取り組む課題 >>
1. 本文の内容を2文でまとめよ。
2. 本文の準備で指定されているpytorchのバージョンは何か。

#概要
PyTorch様公式のTransformer実装が複雑怪奇だったため,より簡素な実装をしていきます.公式とは逆にbatch firstな点を注意してください.
※今回は自己回帰型のエンコーダのみの実装になります.
#準備
python = "3.6.8"
pytorch = "1.6.0"
#ソースコード
- インポート類
import copy
import math
import numpy as np
import torch
torch.manual_seed(41)
import torch.optim as optim
import torch.nn as nn
from torch.nn import functional as F
- Softmaxを使ったMultiHeadのSelfAttention
Input: QKV [batch,head,length,head_dim], mask [batch,len,len]
Output: X [batch,head,length,head_dim]
class SoftmaxAttention(nn.Module):
def __init__(self, head_dim):
super().__init__()
self.head_dim = head_dim
def forward(self, Q, K, V, mask=None):
logit = torch.einsum("bhld,bhmd->bhlm",Q,K)/math.sqrt(self.head_dim)
if mask!=None:
logit = logit + mask[:,None,:,:]
attention_weight = F.softmax(logit, dim=-1)
X = torch.einsum("bhlm,bhmd->bhld",attention_weight,V)
return X
- MultiHead化を含むSelfAttention層全体
Input: X [batch,length,dim], mask [batch,len,len]
Output: X [batch,length,dim]
class SelfAttention(nn.Module):
def __init__(self, dim, head_dim, num_head):
super().__init__()

演習データ >>
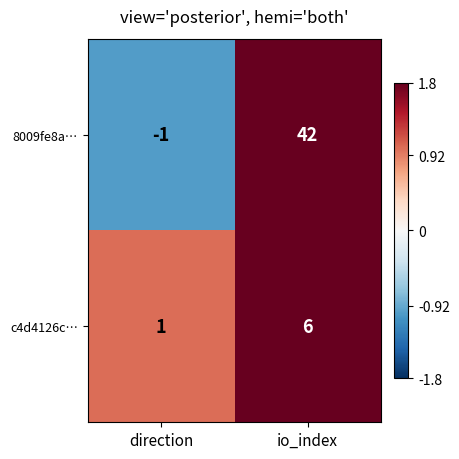

What is the maximum value shown in the chart?

42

課題の解答 >>
1. PyTorch公式のTransformer実装が複雑怪奇なため、公式とは逆にbatch firstで、自己回帰型のエンコーダのみを簡素に実装している。環境はpython 3.6.8とpytorch 1.6.0で、Softmaxを使ったMultiHeadのSelfAttentionなどのソースコードが示されている。

2. 1.6.0